Kavan Choksi

Kavan Choksi / カヴァン・ チョクシ Discusses Investment Strategies For An Inflation Resilient Portfolio

Inflation is an inevitable part of the economic cycle that can erode the purchasing power of a person over time, making inflation-aware investment planning extremely important. As per Kavan Choksi / カヴァン・ チョクシ, proactive, strategic investing is a hedge that one may use to combat the effects of high inflation. Commodities, real estate, and stocks can benefit from inflation, while fixed-income investments may lose value. In order to mitigate inflation risks, it is imperative to diversify a portfolio across equities, bonds, and hard assets.

Kavan Choksi / カヴァン・ チョクシ highlights a few investment strategies that can help tackle inflation

Several investors tend to have concerns in regard to the impact of inflation on their ability to reach their financial goals.
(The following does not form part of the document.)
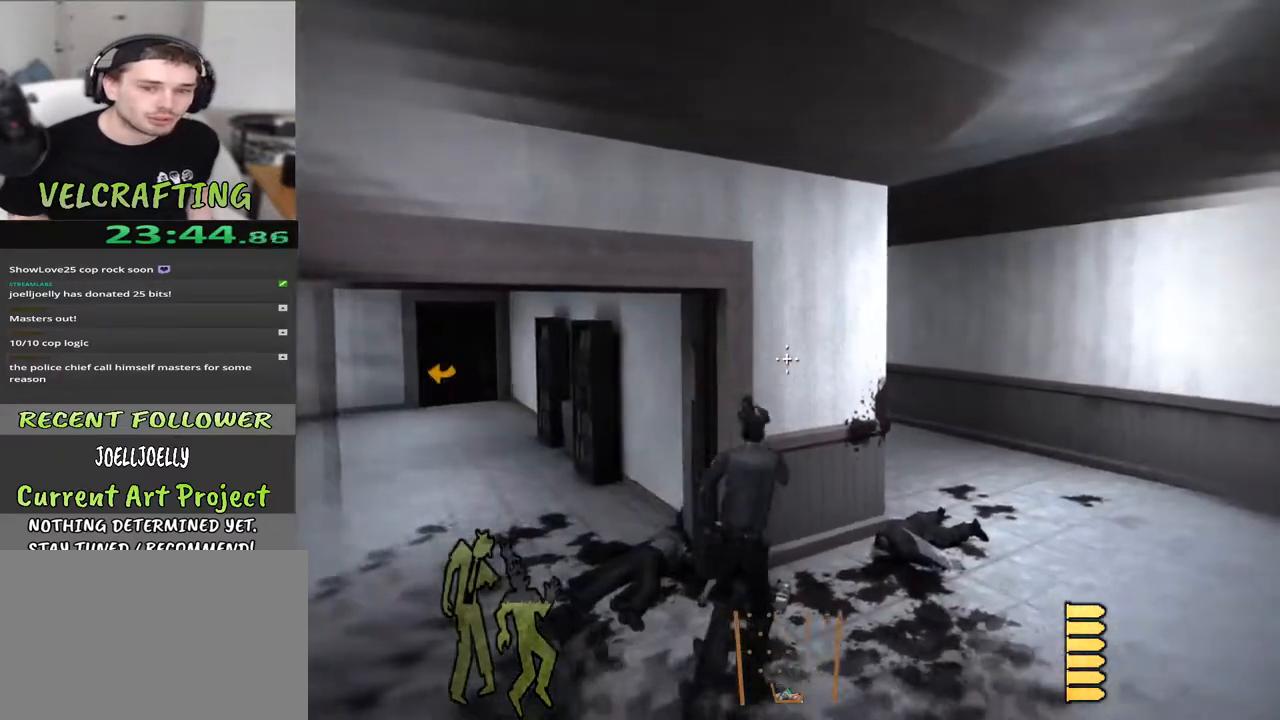
{"buttons": [], "left_stick": "left", "right_stick": "center", "events": [[283, "left_stick", "right"], [400, "left_stick", "center"], [467, "left_stick", "left"]]}
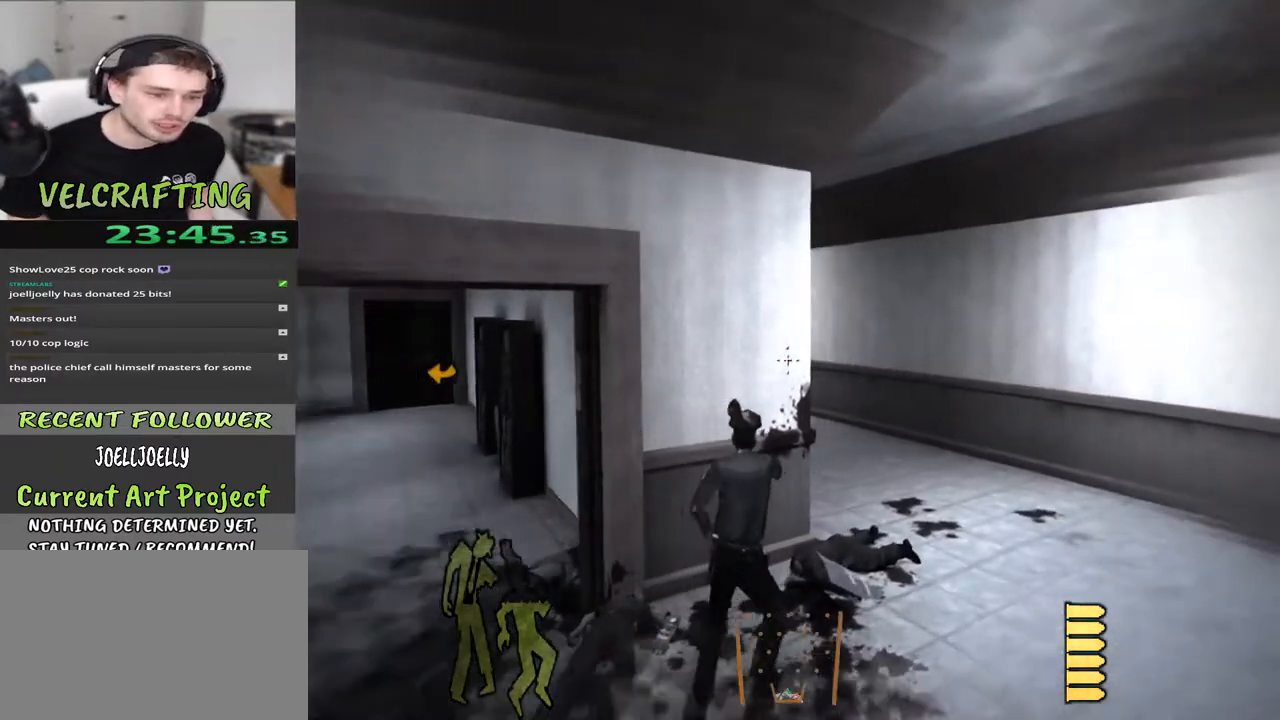
{"buttons": [], "left_stick": "center", "right_stick": "center", "events": [[317, "left_stick", "center"]]}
Even though it might not be possible to entirely avoid the effects of inflation, there are certain steps one may take to reduce its sting without making drastic changes to the investment portfolio.

  • Diversify across asset classes: Diversifying the portfolio of investments is one of the simplest and efficient ways to tackle inflation. An investment portfolio that is well-diversified would reduce risk exposure by spreading it across diverse asset classes and enhancing its resilience. Including a mix of real estate, bonds, stocks and commodities in order to spread exposure.
  • Invest in government bonds: TIPS, or Treasury Inflation-Protected Securities, refer to government bonds that are meant to keep pace with inflation. The value of these bonds increases as inflation rises and decreases once deflation sets in. This happens by adjusting the principal value of these securities on the basis of changes in the consumer price index (CPI).
  • Invest in commodities and precious metals: Putting money in precious metals and commodities can be a safe bet when inflation is on the rise. While currency value may fall, the price of silver, gold and other precious metals generally goes up. Commodities like grain and oil can also be quite profitable investments during times of high inflation. Investors should try to take advantage of mutual funds or equity-traded funds for their commodities and precious metal investments.
  • Invest in real estate: In addition to commodities like oil and gold, real estate also generally performs well during periods of inflation. Moreover, real estate investments typically appreciate over time while making sure that one can enjoy a steady rental income stream.
  • Invest in real estate investment trusts (REITs): Real estate investment trusts, or REITs, tend to be set up by companies that own and operate large real estate holdings. Inflation generally impacts real estate by increasing property prices and rent. REITs tend to take advantage of inflation to generate profits for the investors, and allow people to invest in real estate without major capital expenditure.

As per Kavan Choksi / カヴァン・ チョクシ, further mentions that investing in the stocks and equity of companies that have a history of paying regular dividends can go a long way in making sure that one enjoys a steady income stream that outpaces inflation.